The Kingfisher, in this configuration (there was also a wheeled version) served aboard battleships, cruisers, and a VERY few destroyers* for over-the-horizon scouting, anti-submarine patrol, artillery observation (i,e, spotting the fall of shot and calling in corrections), practice-target tow birds, and, in emergencies, recovery of downed pilots. There is a famous photo of a Kingfisher burdened by its own crew of two and
seven pilots/aircrew hanging on the wings and floats. Of course, it couldn’t take off thus loaded, but it kept them all out out of the water until a submarine rescued the whole group (the plane was, alas! a total loss).
Slow, lightly armed, and lightly built, these unglamorous aircraft contributed to the victory far above their weight class, as it were.
*Soon after Pearl Harbor, the USN was eager to get as many aircraft afloat as possible.

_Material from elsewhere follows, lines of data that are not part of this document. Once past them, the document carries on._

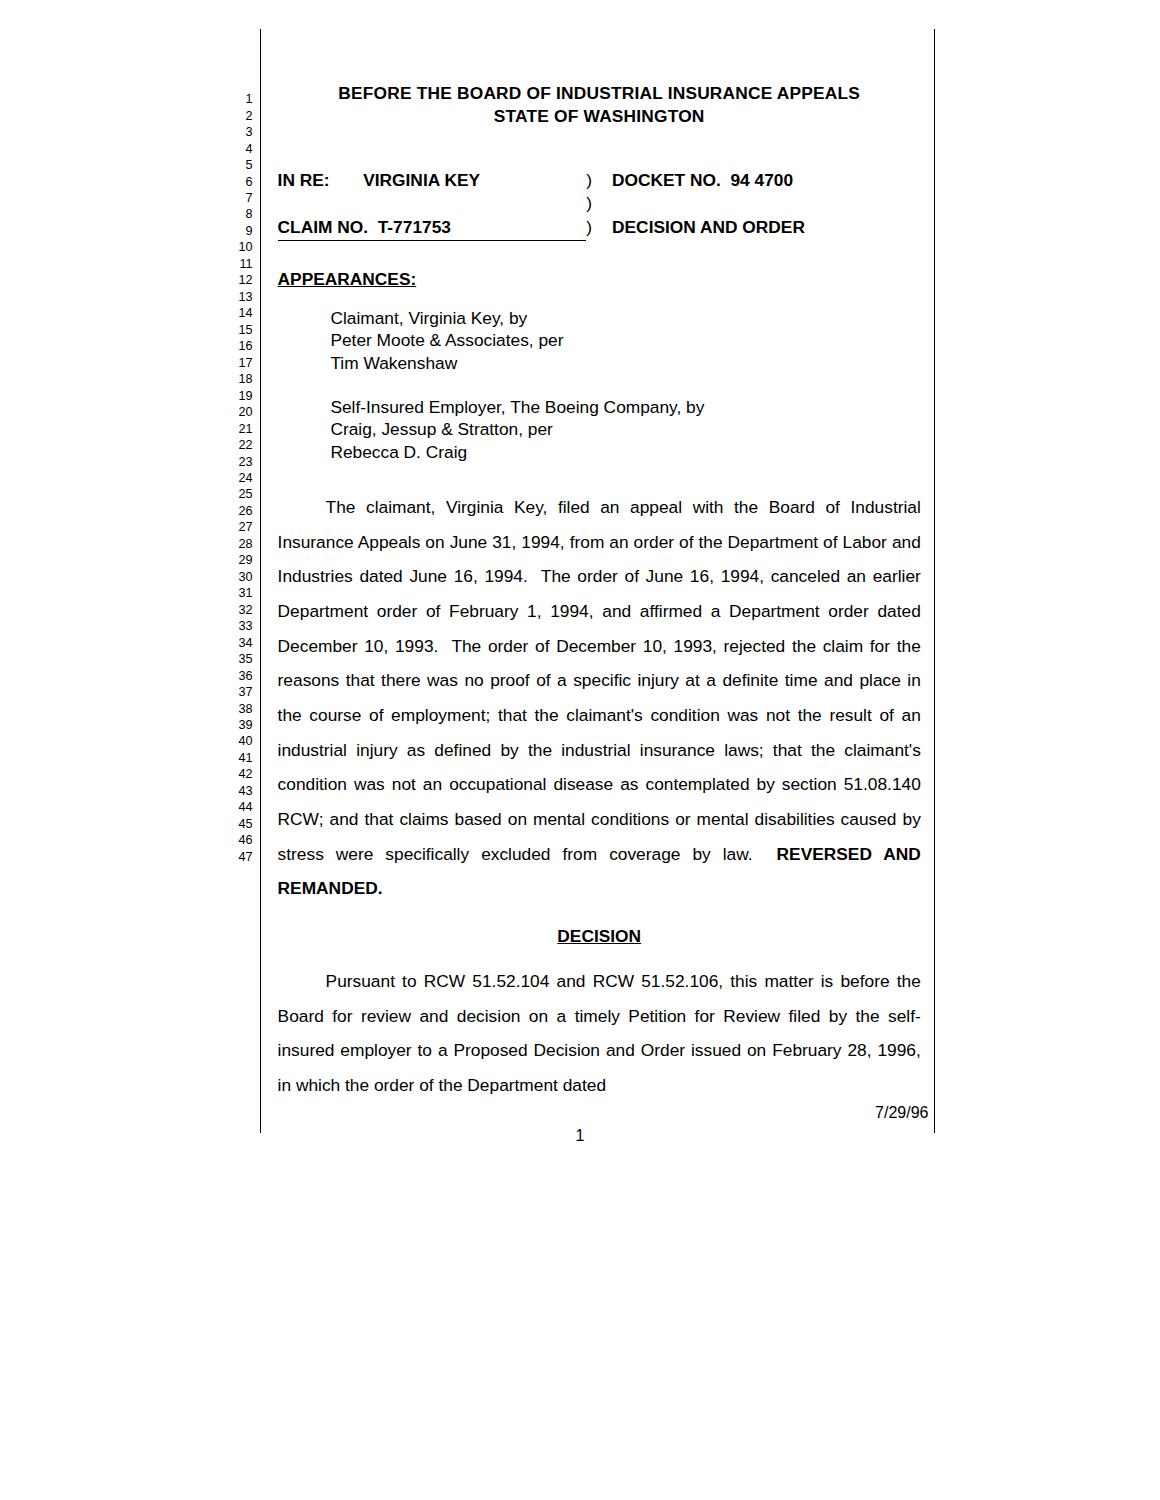12345 678910 1112131415 1617181920 2122232425 2627282930 3132333435 3637383940 4142434445 4647
BEFORE THE BOARD OF INDUSTRIAL INSURANCE APPEALS
STATE OF WASHINGTON
| IN RE: VIRGINIA KEY | ) | DOCKET NO. 94 4700 |
| | ) | |
| CLAIM NO. T-771753 | ) | DECISION AND ORDER |
APPEARANCES:
Claimant, Virginia Key, by
Peter Moote & Associates, per
Tim Wakenshaw
Self-Insured Employer, The Boeing Company, by
Craig, Jessup & Stratton, per
Rebecca D. Craig
The claimant, Virginia Key, filed an appeal with the Board of Industrial Insurance Appeals on June 31, 1994, from an order of the Department of Labor and Industries dated June 16, 1994. The order of June 16, 1994, canceled an earlier Department order of February 1, 1994, and affirmed a Department order dated December 10, 1993. The order of December 10, 1993, rejected the claim for the reasons that there was no proof of a specific injury at a definite time and place in the course of employment; that the claimant's condition was not the result of an industrial injury as defined by the industrial insurance laws; that the claimant's condition was not an occupational disease as contemplated by section 51.08.140 RCW; and that claims based on mental conditions or mental disabilities caused by stress were specifically excluded from coverage by law. REVERSED AND REMANDED.
DECISION
Pursuant to RCW 51.52.104 and RCW 51.52.106, this matter is before the Board for review and decision on a timely Petition for Review filed by the self-insured employer to a Proposed Decision and Order issued on February 28, 1996, in which the order of the Department dated
7/29/96
1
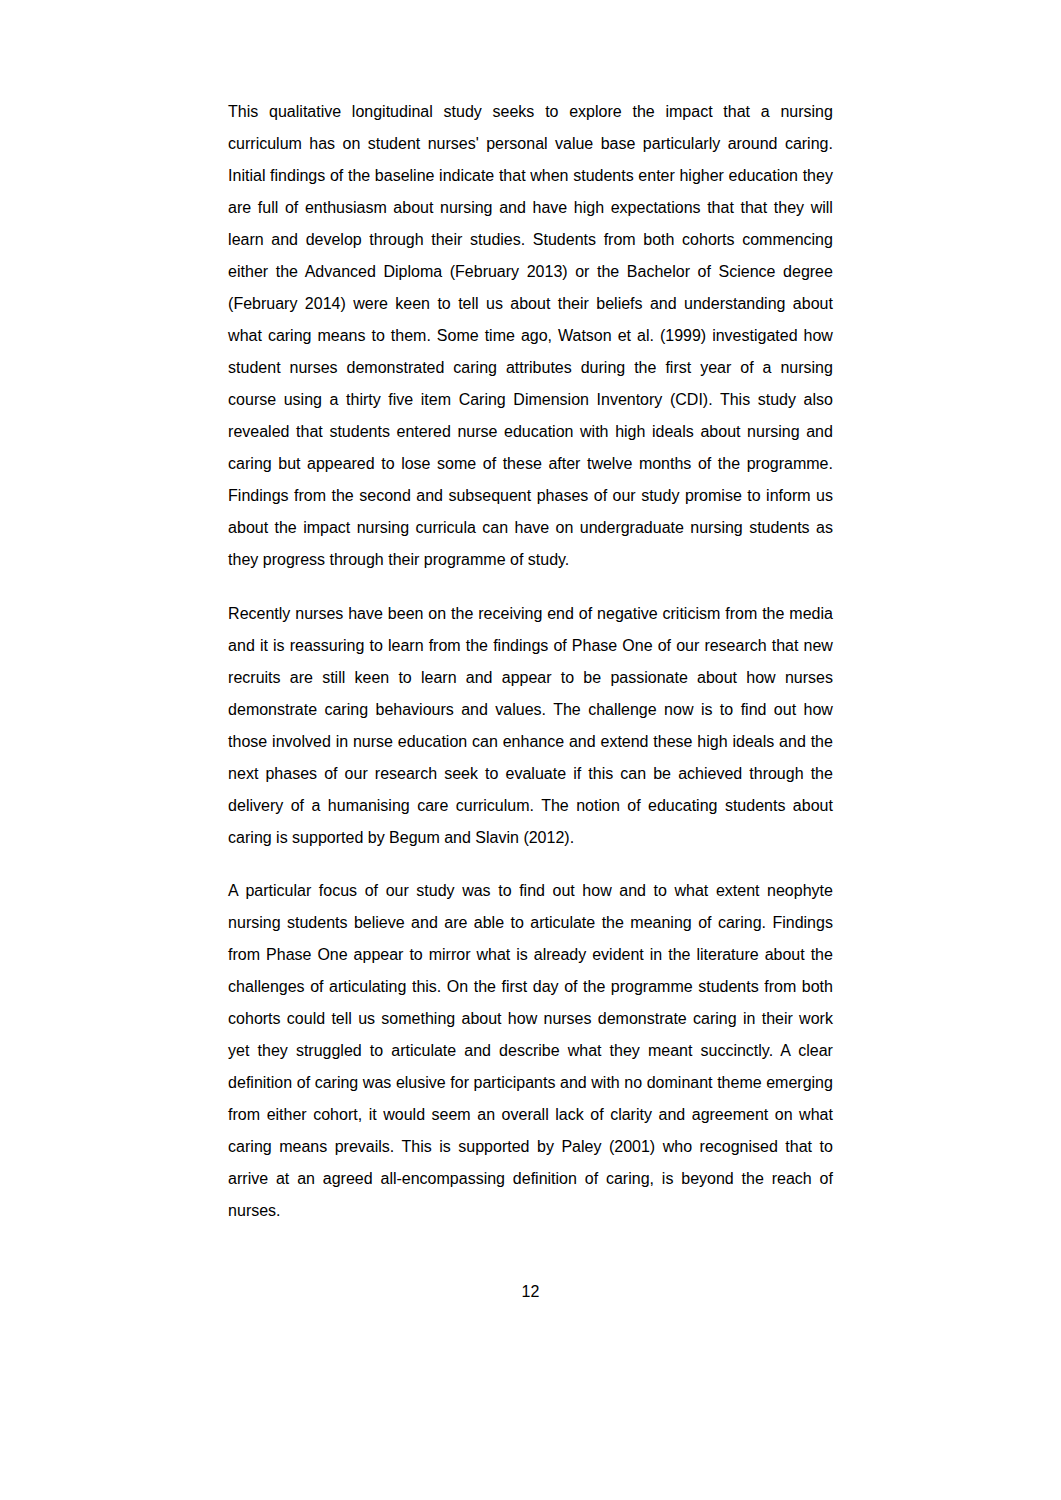This qualitative longitudinal study seeks to explore the impact that a nursing curriculum has on student nurses' personal value base particularly around caring. Initial findings of the baseline indicate that when students enter higher education they are full of enthusiasm about nursing and have high expectations that that they will learn and develop through their studies. Students from both cohorts commencing either the Advanced Diploma (February 2013) or the Bachelor of Science degree (February 2014) were keen to tell us about their beliefs and understanding about what caring means to them. Some time ago, Watson et al. (1999) investigated how student nurses demonstrated caring attributes during the first year of a nursing course using a thirty five item Caring Dimension Inventory (CDI). This study also revealed that students entered nurse education with high ideals about nursing and caring but appeared to lose some of these after twelve months of the programme. Findings from the second and subsequent phases of our study promise to inform us about the impact nursing curricula can have on undergraduate nursing students as they progress through their programme of study.
Recently nurses have been on the receiving end of negative criticism from the media and it is reassuring to learn from the findings of Phase One of our research that new recruits are still keen to learn and appear to be passionate about how nurses demonstrate caring behaviours and values. The challenge now is to find out how those involved in nurse education can enhance and extend these high ideals and the next phases of our research seek to evaluate if this can be achieved through the delivery of a humanising care curriculum. The notion of educating students about caring is supported by Begum and Slavin (2012).
A particular focus of our study was to find out how and to what extent neophyte nursing students believe and are able to articulate the meaning of caring. Findings from Phase One appear to mirror what is already evident in the literature about the challenges of articulating this. On the first day of the programme students from both cohorts could tell us something about how nurses demonstrate caring in their work yet they struggled to articulate and describe what they meant succinctly. A clear definition of caring was elusive for participants and with no dominant theme emerging from either cohort, it would seem an overall lack of clarity and agreement on what caring means prevails. This is supported by Paley (2001) who recognised that to arrive at an agreed all-encompassing definition of caring, is beyond the reach of nurses.
12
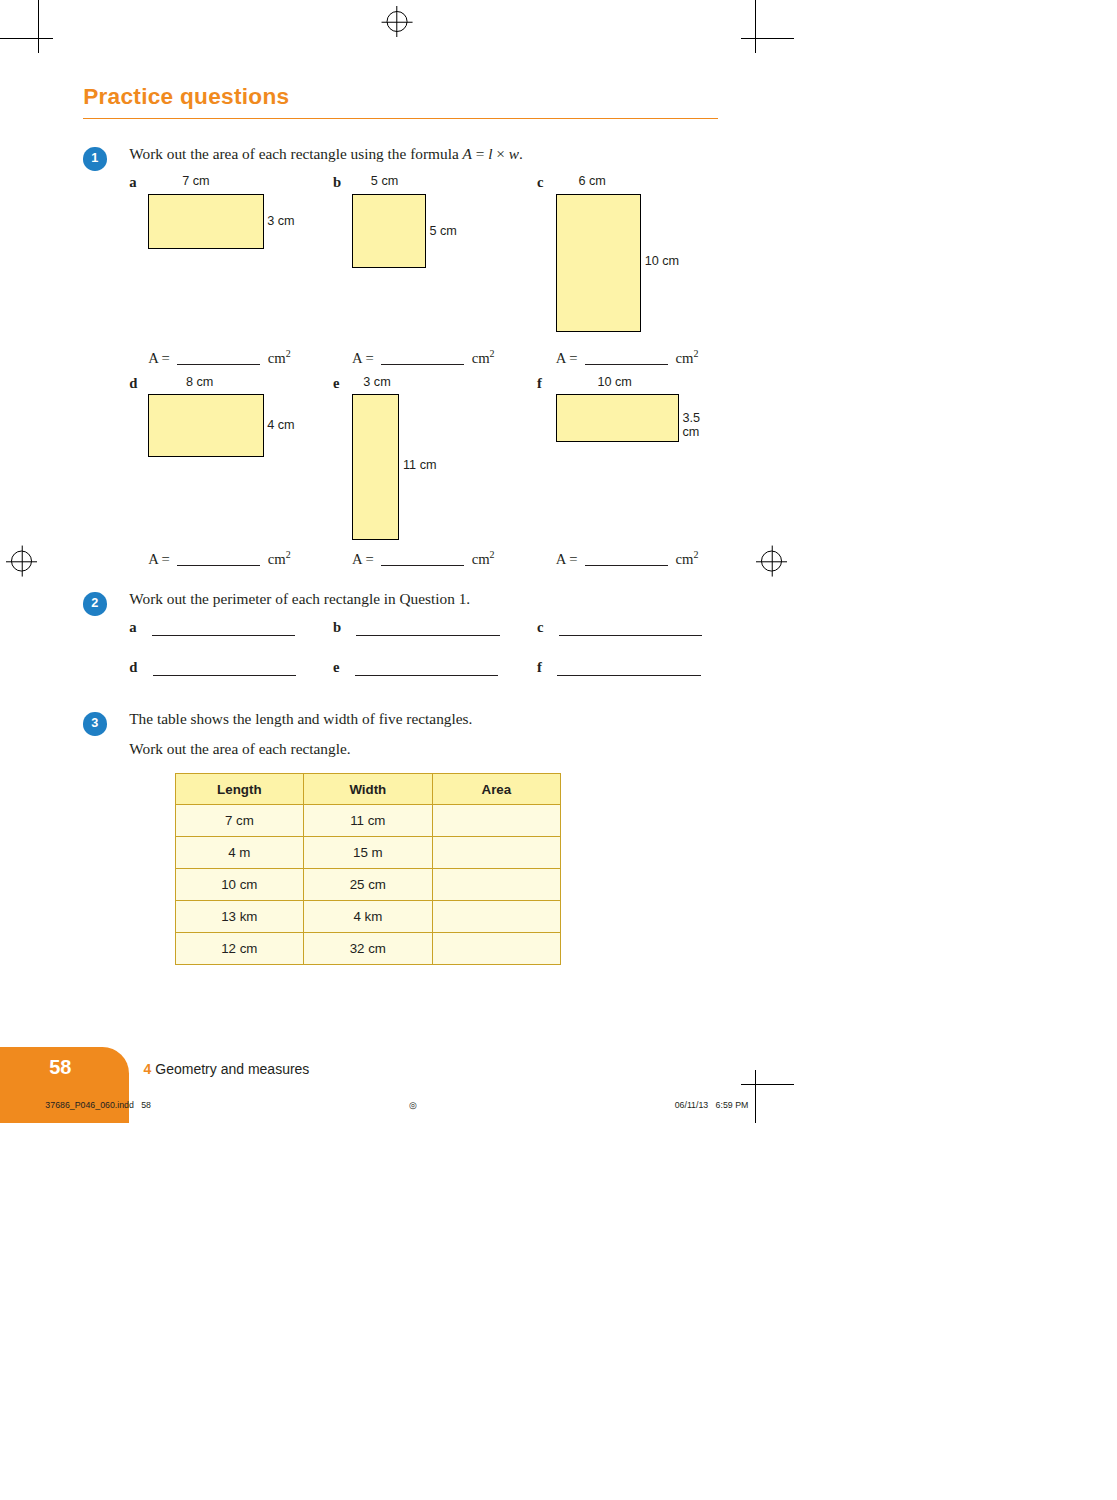Practice questions
1
Work out the area of each rectangle using the formula A = l × w.
a
7 cm
3 cm
A = cm2
b
5 cm
5 cm
A = cm2
c
6 cm
10 cm
A = cm2
d
8 cm
4 cm
A = cm2
e
3 cm
11 cm
A = cm2
f
10 cm
3.5 cm
A = cm2
2
Work out the perimeter of each rectangle in Question 1.
a
b
c
d
e
f
3
The table shows the length and width of five rectangles.
Work out the area of each rectangle.
| Length | Width | Area |
| --- | --- | --- |
| 7 cm | 11 cm | |
| 4 m | 15 m | |
| 10 cm | 25 cm | |
| 13 km | 4 km | |
| 12 cm | 32 cm | |
58
4 Geometry and measures
37686_P046_060.indd 58 ◎ 06/11/13 6:59 PM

One solution mooted was the modification of some of the new Fletcher-class destroyers by landing Mount 53 (one of the 5" gun houses) and moving Mount 41 (the twin 40mm Bofors) to the fantail, and fitting a cruiser-style catapult to the deckhouse, adding a light crane, and shipping an OS2U. The experiment was not successful, as the plane could only be recovered in very calm seas because of the rollicking nature of a destroyer, and, during, the later years of the war, when many more cruisers and battleships were in service as well as a flood tide of carriers, the catapults were landed, and the guns rearranged and refitted. I don’t have a pic of my own to post, but you can search for pics of the USS Halford at navsource.